El hombre de las fresias

Un día de esos en los que las mujeres reciben flores, entre los pétalos divisó una textura, un cristal, una pequeña gota de agua absorbiendo ideas. A la noche ensayaría con su banda, al día siguiente volvería a ese lugar y alcanzaría el año en un trabajo normal. Recordó que, en la doma, el caballo que hace siempre el mismo movimiento es fácil de domar. En cambio el caballo creativo, se vuelve incontrolable.

Renunció. Abrió un circo. Como no sabía nada de animales fue a una veterinaria y compró todos los que tenían. Consiguió una carpa grande y los soltó ahí. Y ahí se quedaron. La gente los miraba. Animales normales, haciendo sus cosas. Un cachorro se la agarró con un hámster, pero lo soltó todo baboseado para entretenerse con un conejo. Había música y unos nenes jugaban por ahí. No mucho más que eso. El hombre de las fresias sacó su guitarra y se puso a cantar canciones de amor. La gente empezó a llevar a sus animales y, en poco tiempo, el ambiente zoofílico de Buenos Aires hizo del lugar una especie de Woodstock tercermundista e interracial.

Cada tanto las cosas se iban de control. Los animales se comportaban como animales y los dueños perdían la razón. Algunos se trenzaban en competencias ridículas, sobre qué animal era más civilizado y/o inteligente y en qué medida los representaba. A veces se iban a las piñas y nadie intervenía. Seguía siendo natural. Se respetaba la consigna. La cosa se complicaba cuando los animales se metían. Y se complicaba aún más cuando los animales resultaban estar entrenados. Había noches sangrientas. La carpa quedaba como un Pollock y ya empezaba a apestar pero había algo bien under en todo eso. Un ambiente cargado de locura y violencia. El hombre de las Fresias entendió su arte como algo primitivo y único, impulsado por un público natural. El hombre de las fresias se tornó de culto.

La ley se mantenía para los hombres, pero para los animales se podía torcer en numerosas direcciones.

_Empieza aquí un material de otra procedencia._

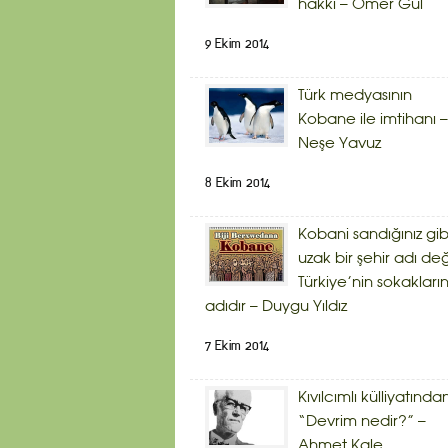
hakkı – Ömer Gül
9 Ekim 2014
Türk medyasının
Kobane ile imtihanı –
Neşe Yavuz
8 Ekim 2014
Kobani sandığınız gib
uzak bir şehir adı deği
Türkiye’nin sokakların
adıdır – Duygu Yıldız
7 Ekim 2014
Kıvılcımlı külliyatında
“Devrim nedir?” –
Ahmet Kale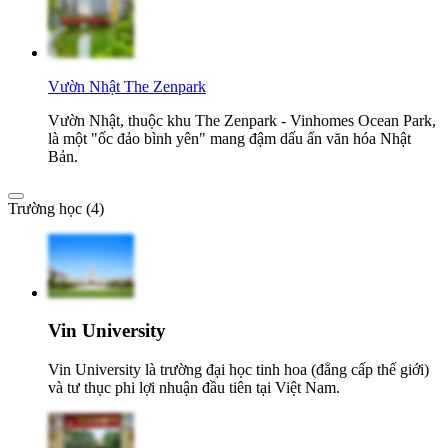
Vườn Nhật The Zenpark
Vườn Nhật, thuộc khu The Zenpark - Vinhomes Ocean Park,
là một "ốc đảo bình yên" mang đậm dấu ấn văn hóa Nhật
Bản.
Trường học (4)
Vin University
Vin University là trường đại học tinh hoa (đẳng cấp thế giới)
và tư thục phi lợi nhuận đầu tiên tại Việt Nam.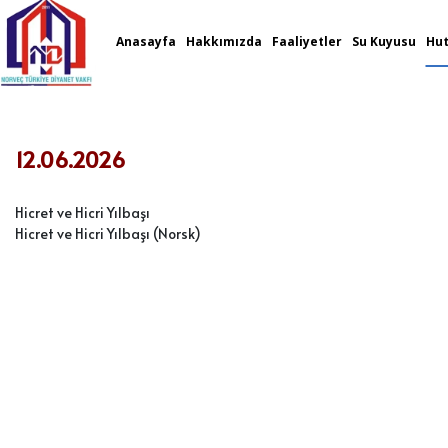
Anasayfa
Hakkımızda
Faaliyetler
Su Kuyusu
Hut
12.06.2026
Hicret ve Hicri Yılbaşı
Hicret ve Hicri Yılbaşı (Norsk)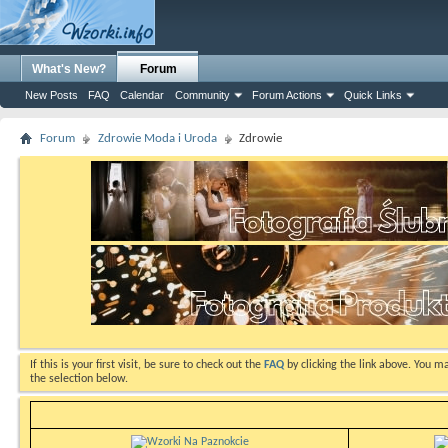
What's New?
Forum
New Posts
FAQ
Calendar
Community
Forum Actions
Quick Links
Forum
Zdrowie Moda i Uroda
Zdrowie
If this is your first visit, be sure to check out the
FAQ
by clicking the link above. You m
the selection below.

Había apuestas ilegales, robos y algunos degenerados incentivaron el comercio sexual de las ovejas. Las letras del hombre de las fresias se volvieron crípticas y desoladoras, llenas de guiños a lo que no podía dejar de ver y a lo que no podía ver también. Ya no estaba sólo, sino en el medio de un campamento lleno de ofertas de entretenimiento. Trastornado en esa tierra de oportunidades, ni siquiera era el rey. El rey era el que manejaba los pumas: El puma Gonzalez.

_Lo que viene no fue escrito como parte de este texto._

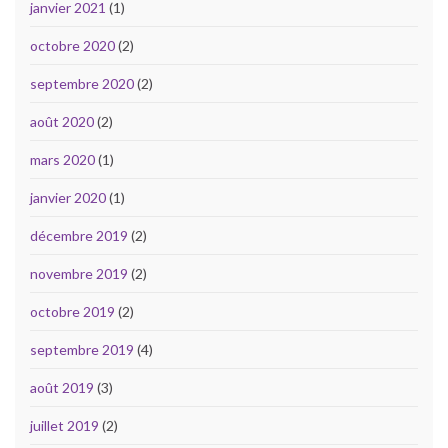
janvier 2021
(1)
octobre 2020
(2)
septembre 2020
(2)
août 2020
(2)
mars 2020
(1)
janvier 2020
(1)
décembre 2019
(2)
novembre 2019
(2)
octobre 2019
(2)
septembre 2019
(4)
août 2019
(3)
juillet 2019
(2)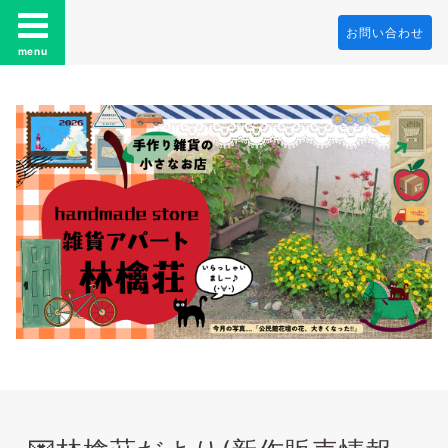
お問い合わせ
menu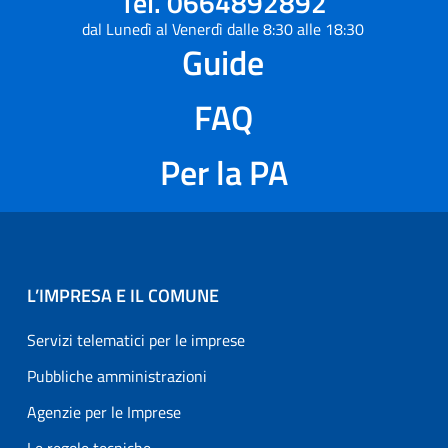
Tel. 0664892892
dal Lunedì al Venerdì dalle 8:30 alle 18:30
Guide
FAQ
Per la PA
L’IMPRESA E IL COMUNE
Servizi telematici per le imprese
Pubbliche amministrazioni
Agenzie per le Imprese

El puma tenía una tapadera: ser una especie de gurú dedicado a la autoayuda. Puso una carpa dónde la gente elegía un ganso para criarlo, ponerle su propio nombre y luego acogotarlo mientras miraban pornografía. “Mata al ganso que hay en vos”, era el lema. O, si eras minas, en una versión más sofisticada. “Mata al bagre que hay en vos.”

Envuelto en pieles de ovejas, el hombre de las fresias salía noche a noche e intentaba concientizar a su público sobre temas que parecían importantes. Aunque no terminaba de entender quién manejaba qué o para quién estaba trabajando. Lo único que entendía era que le pagaban por cantar cosas que sonaran bien mientras las gotas caían de las hojas y los caballos corrían por el campo.

Dicen que el hombre de las fresias murió en un duelo a muerte con el Puma Gonzalez. También dicen que nunca existió. En cualquier caso todo aquello pasó o se hizo tan parte de la tradición que ni siquiera hace falta contarlo. Es demasiado normal, ya todos saben de qué se trata.